When Rink was a no-show I feared that he’d sneaked off again on another uncharacteristic rampage. But I was doing him an injustice and so I waited some more.
Another hour later Rink finally approached. Since flying in we’d hired a rental car, and without looking at me he headed directly for the silver Chrysler. I fell in step with him, arriving at the car at the same time.
I leaned on the roof of the car, caught my friend’s eye. ‘Well?’
‘She’s doing fine. The doctors say she’ll be able to go home in a day or two.’
‘That’s good,’ I said, and meant it. ‘But that’s not what I asked.’
Rink nodded me inside the car. I’d have offered to drive, but things were usually this way with us. Rink didn’t trust me to stay on the right side of the road. Ordinarily he’d make some jibe, but not now. He started the car and pulled away, and he didn’t have a destination in mind judging by the way he paused at the exit. Finally he took a left, for no other reason than that it was as good as any direction.
‘She swears she doesn’t know who killed my dad.’

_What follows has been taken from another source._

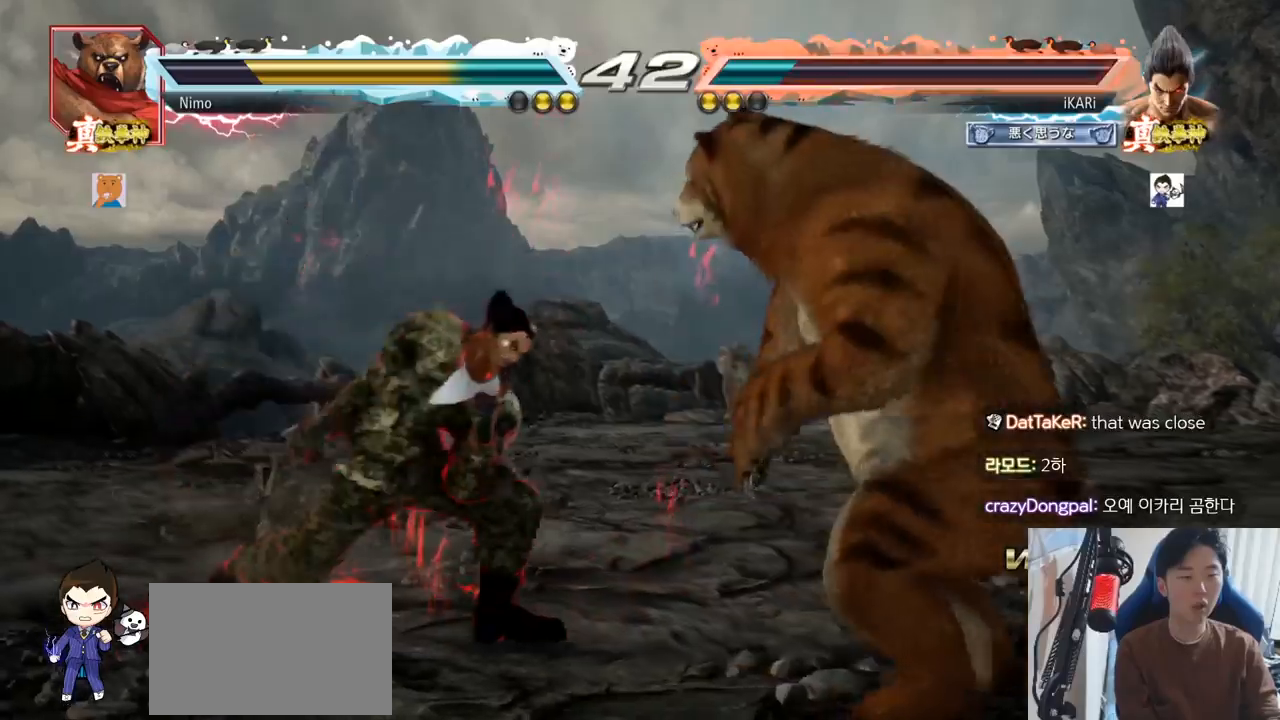
{"buttons": [], "left_stick": "left", "events": [[66, "TRIANGLE", "up"], [367, "left_stick", "left"]]}
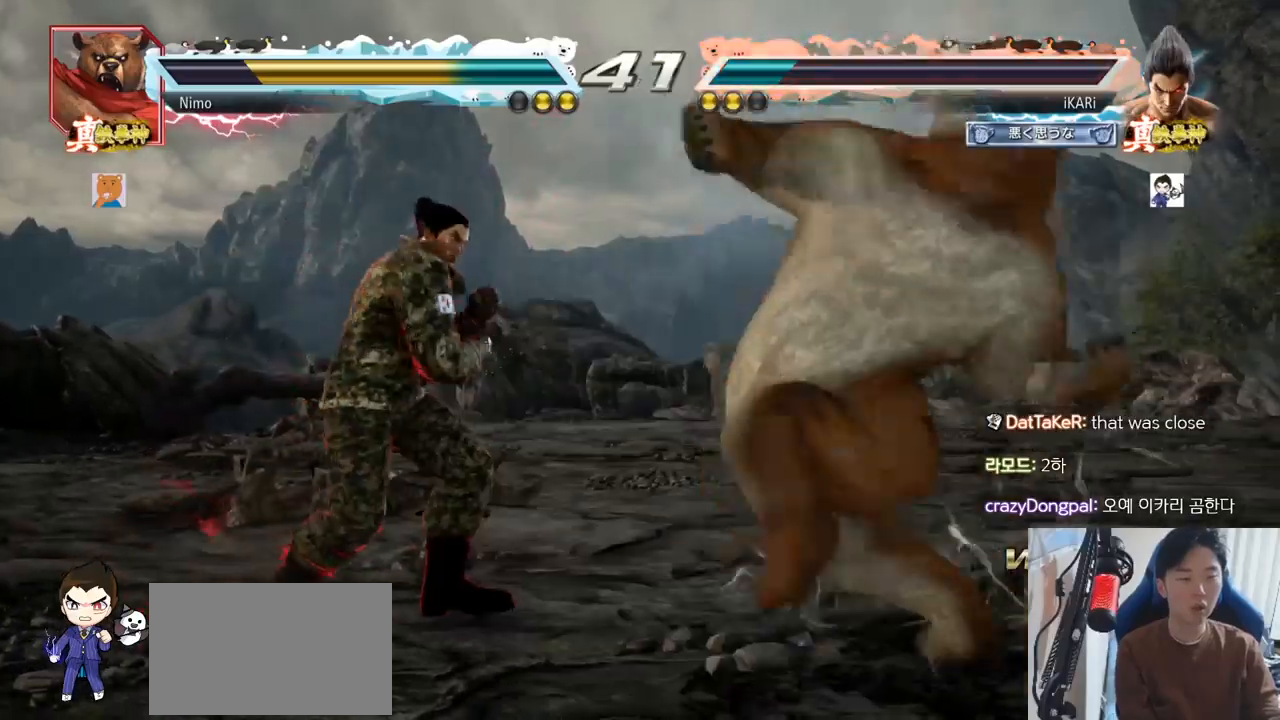
{"buttons": [], "left_stick": "left"}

We’d been there when a detective had attended her bedside and recorded a statement. Yukiko had related how she and Andrew had been wakened by a noise and her husband had gone downstairs to investigate. She had followed him down and seen a man in black standing over Andrew, a gun in his hand. The man had his back to her and she’d taken the opportunity to arm herself with a plant pot. The trouble was he’d heard her approaching and had struck her unconscious. That was all she could recall, despite all the detective’s attempts at teasing further detail from her. That was when she’d mentioned some trouble with Chaney and his friends and suggested that he might have had something to do with her husband’s murder. The detective had noted her words down, then left, and Yukiko had drifted into a fitful sleep. A few minutes after that and Rink had slipped away. At first I’d thought he’d snuck off somewhere to be alone, to grieve in private, and I gave him some space. But that only lasted until Yukiko had woken from her sleep and asked for him.
‘Do you believe her?’
Rink nodded. ‘She told me that she mentioned Chaney to the cops because she thought he deserved extra notice from them, but that was all. She was also about to say something else but her nurse came in and she clammed up. Though I tried to press her on it afterwards, she wouldn’t say anything. She changed the subject, started making preparations for my dad’s funeral.’ There was a hitch in his voice at the end, so I allowed him a moment or two of reflection.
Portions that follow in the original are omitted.